» **EXERCISE BRIEF**:
Format the material below as a JSON list of strings, with one string for each line and blank lines left out. Leave out the pictures.

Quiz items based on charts
● ● ● ● ● ● ●
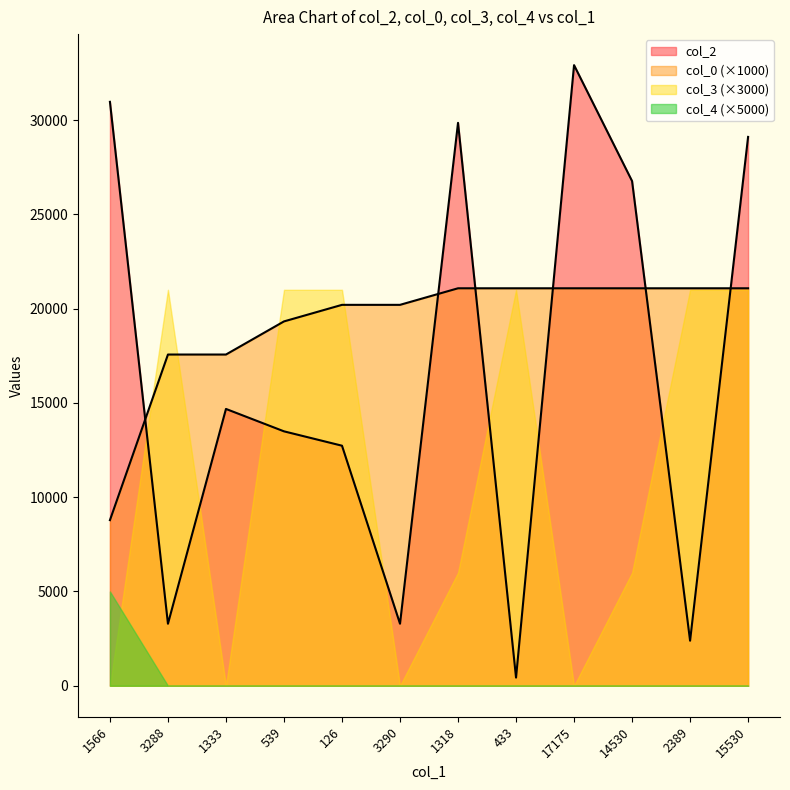

True or false: col_2 has more than 1 interior local peaks.

True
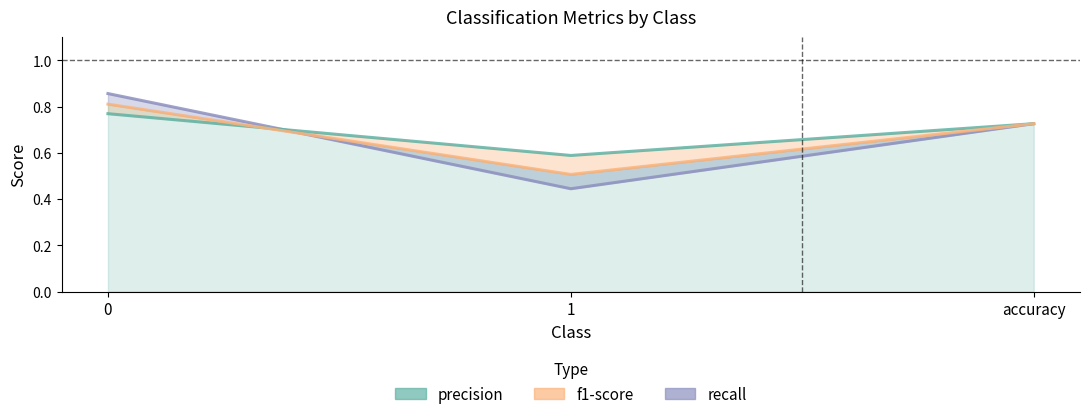

Rank the series at accuracy from lowest to highest value.

recall, precision, f1-score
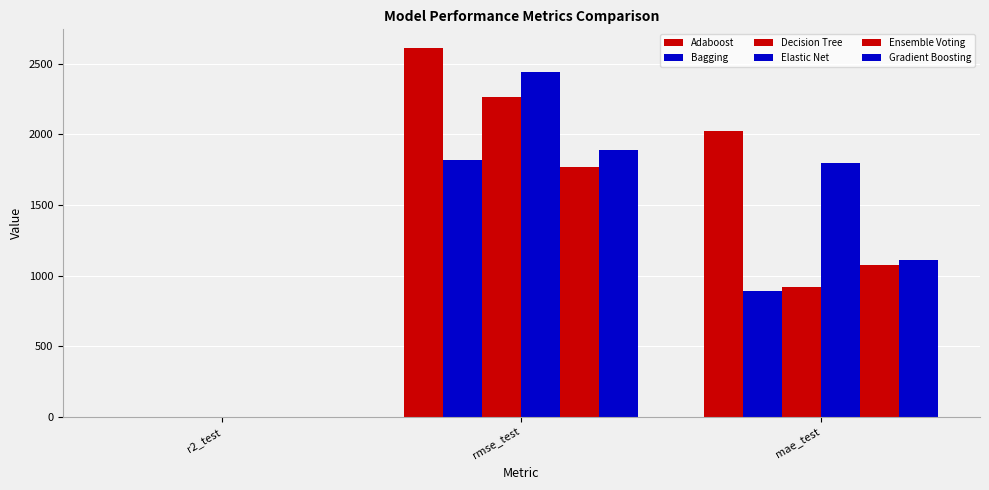

What position from the left is mae_test?

3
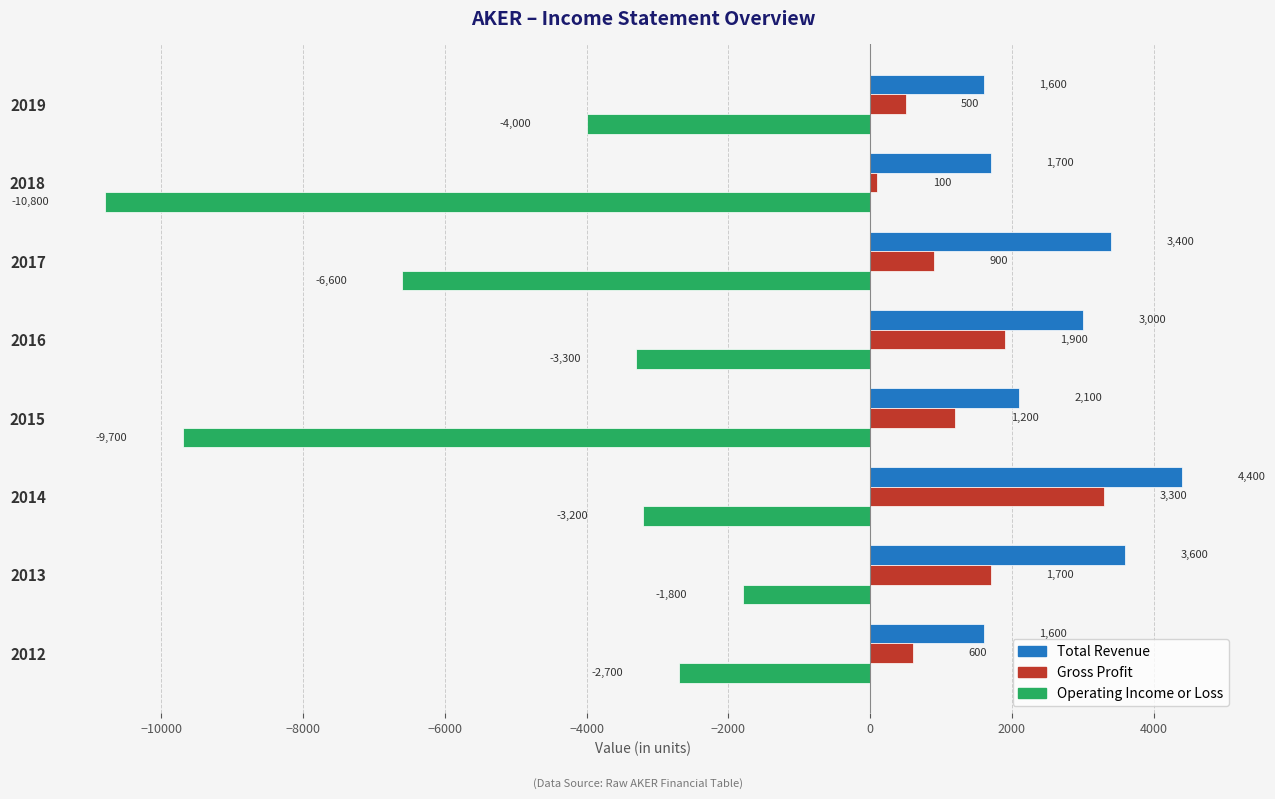

Rank the series by their average value, from lowest to highest.

Operating Income or Loss, Gross Profit, Total Revenue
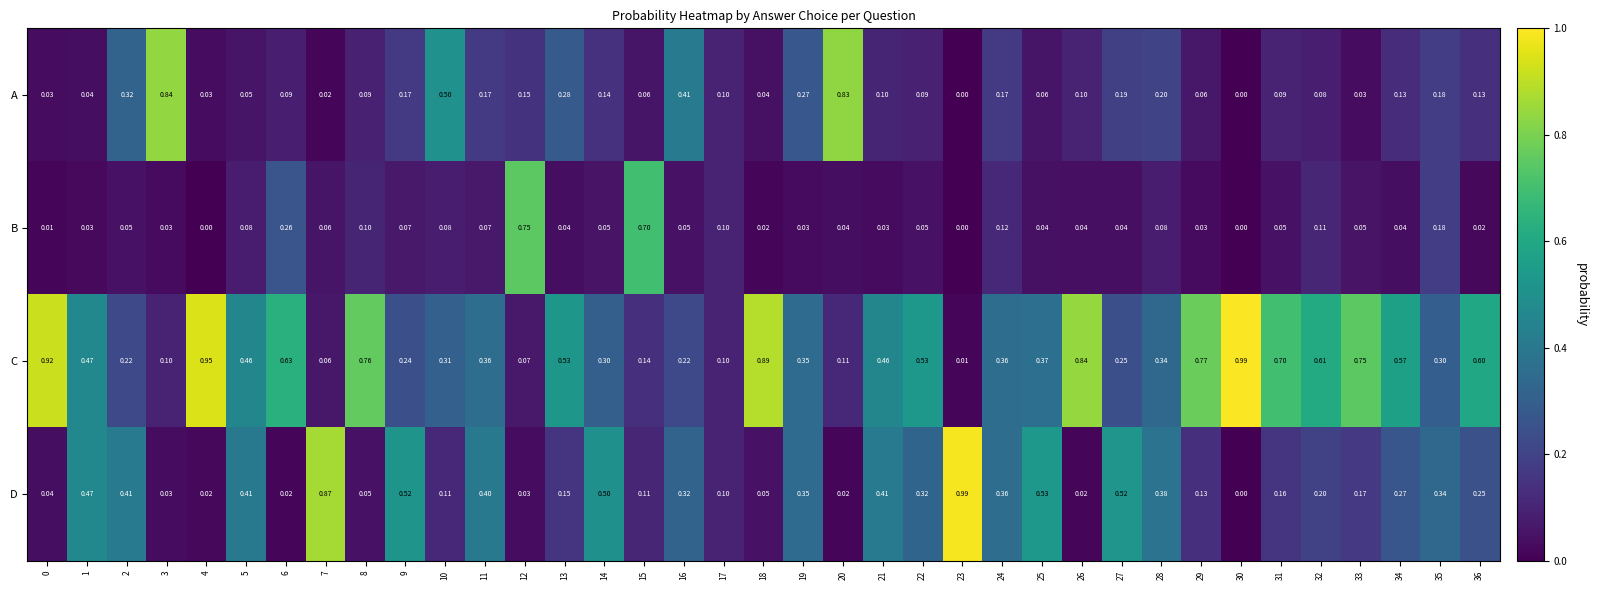

Which series has the largest range (max minus min)?

D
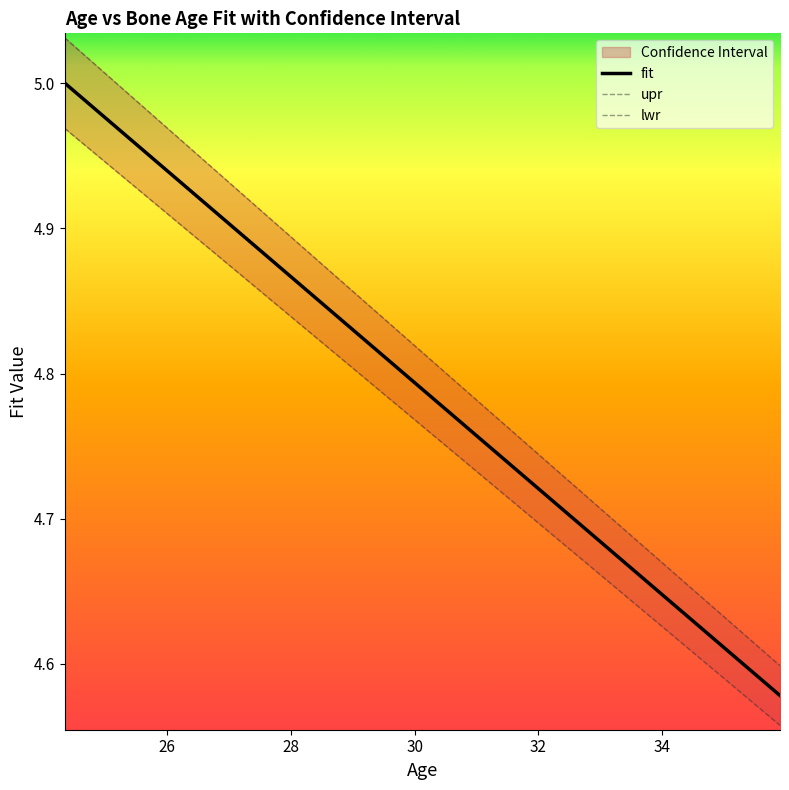

At how many categories does at least one series exceed 4?

40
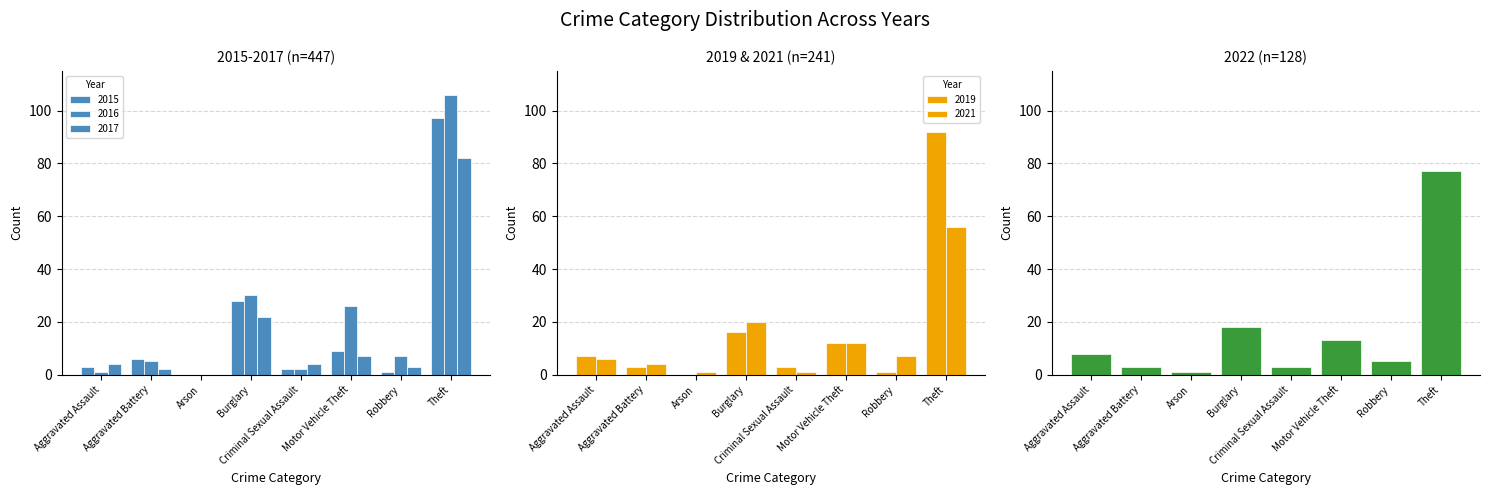

Which series has the largest total across all categories?

2016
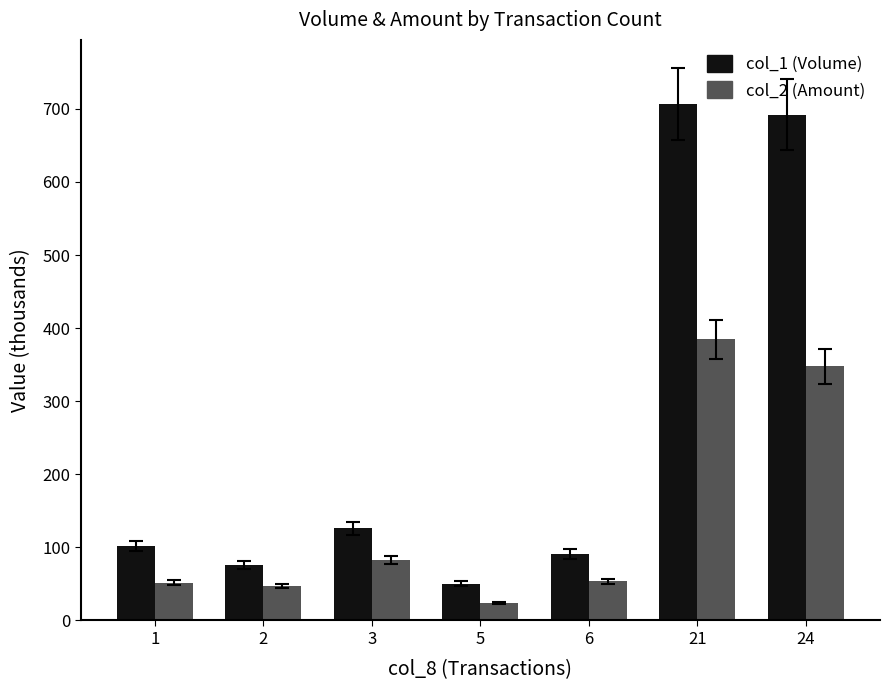

What is the minimum value shown in the chart?

24.0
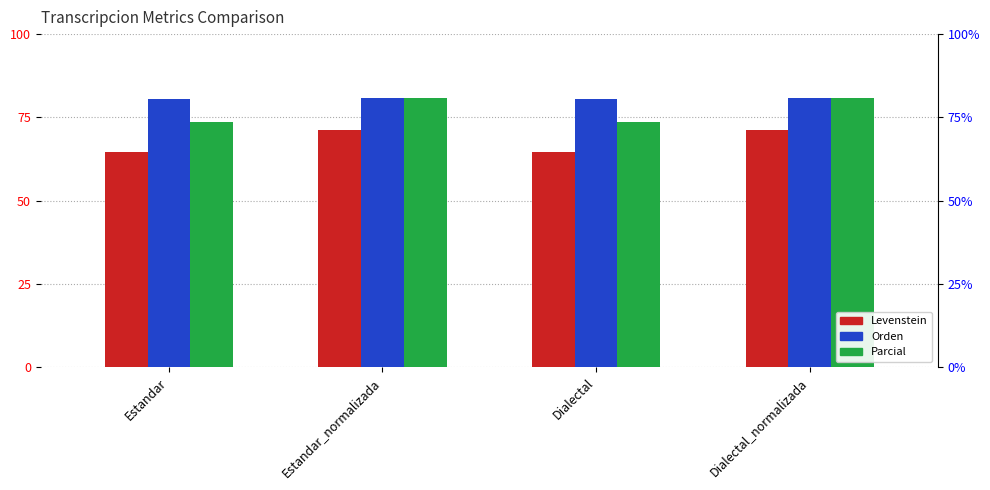

What value does the Orden series have at Estandar_normalizada?

80.9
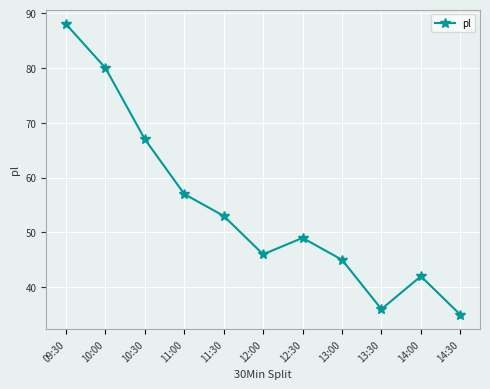

Rank the categories by value from highest to lowest.

09:30, 10:00, 10:30, 11:00, 11:30, 12:30, 12:00, 13:00, 14:00, 13:30, 14:30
● ● ● ● ● ● ●
» **EXERCISE RESULT**:
[
  "True or false: col_2 has more than 1 interior local peaks.",
  "True",
  "Rank the series at accuracy from lowest to highest value.",
  "recall, precision, f1-score",
  "What position from the left is mae_test?",
  "3",
  "Rank the series by their average value, from lowest to highest.",
  "Operating Income or Loss, Gross Profit, Total Revenue",
  "Which series has the largest range (max minus min)?",
  "D",
  "At how many categories does at least one series exceed 4?",
  "40",
  "Which series has the largest total across all categories?",
  "2016",
  "What is the minimum value shown in the chart?",
  "24.0",
  "What value does the Orden series have at Estandar_normalizada?",
  "80.9",
  "Rank the categories by value from highest to lowest.",
  "09:30, 10:00, 10:30, 11:00, 11:30, 12:30, 12:00, 13:00, 14:00, 13:30, 14:30"
]